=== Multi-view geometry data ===
■ ■ ■ ■
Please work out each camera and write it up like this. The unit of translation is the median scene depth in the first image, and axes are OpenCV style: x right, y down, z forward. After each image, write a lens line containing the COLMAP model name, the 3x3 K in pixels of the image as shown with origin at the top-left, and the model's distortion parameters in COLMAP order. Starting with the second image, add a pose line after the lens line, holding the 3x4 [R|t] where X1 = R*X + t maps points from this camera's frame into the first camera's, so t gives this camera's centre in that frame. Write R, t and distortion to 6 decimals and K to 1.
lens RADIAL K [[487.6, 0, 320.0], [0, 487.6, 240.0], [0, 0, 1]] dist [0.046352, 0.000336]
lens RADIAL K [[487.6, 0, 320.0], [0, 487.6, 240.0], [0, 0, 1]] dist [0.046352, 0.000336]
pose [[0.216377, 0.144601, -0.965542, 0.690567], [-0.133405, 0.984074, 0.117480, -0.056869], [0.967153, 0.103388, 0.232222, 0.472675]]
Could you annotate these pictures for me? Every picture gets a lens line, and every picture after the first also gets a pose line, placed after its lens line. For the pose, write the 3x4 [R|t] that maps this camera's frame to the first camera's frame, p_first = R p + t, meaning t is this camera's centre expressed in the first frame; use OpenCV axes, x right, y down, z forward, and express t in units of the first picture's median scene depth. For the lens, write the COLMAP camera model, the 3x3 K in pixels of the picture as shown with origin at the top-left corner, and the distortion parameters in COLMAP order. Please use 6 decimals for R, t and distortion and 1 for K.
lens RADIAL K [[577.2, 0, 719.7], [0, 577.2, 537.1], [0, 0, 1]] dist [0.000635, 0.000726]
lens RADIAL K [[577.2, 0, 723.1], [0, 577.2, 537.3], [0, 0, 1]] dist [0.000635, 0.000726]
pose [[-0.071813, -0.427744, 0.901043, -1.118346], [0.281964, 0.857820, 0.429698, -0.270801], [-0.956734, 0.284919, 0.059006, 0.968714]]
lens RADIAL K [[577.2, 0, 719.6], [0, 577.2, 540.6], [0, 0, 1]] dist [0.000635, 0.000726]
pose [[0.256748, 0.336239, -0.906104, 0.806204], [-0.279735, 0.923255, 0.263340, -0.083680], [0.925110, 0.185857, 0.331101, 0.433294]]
■ ■ ■ ■
=== Work request ===
Copy the rows verbatim, beginning with the line that contains "Could you annotate" and ending with the line that contains "537.3], [0, 0, 1]] dist [0.000635, 0.000726]".

=== Output of the task ===
Could you annotate these pictures for me? Every picture gets a lens line, and every picture after the first also gets a pose line, placed after its lens line. For the pose, write the 3x4 [R|t] that maps this camera's frame to the first camera's frame, p_first = R p + t, meaning t is this camera's centre expressed in the first frame; use OpenCV axes, x right, y down, z forward, and express t in units of the first picture's median scene depth. For the lens, write the COLMAP camera model, the 3x3 K in pixels of the picture as shown with origin at the top-left corner, and the distortion parameters in COLMAP order. Please use 6 decimals for R, t and distortion and 1 for K.
lens RADIAL K [[577.2, 0, 719.7], [0, 577.2, 537.1], [0, 0, 1]] dist [0.000635, 0.000726]
lens RADIAL K [[577.2, 0, 723.1], [0, 577.2, 537.3], [0, 0, 1]] dist [0.000635, 0.000726]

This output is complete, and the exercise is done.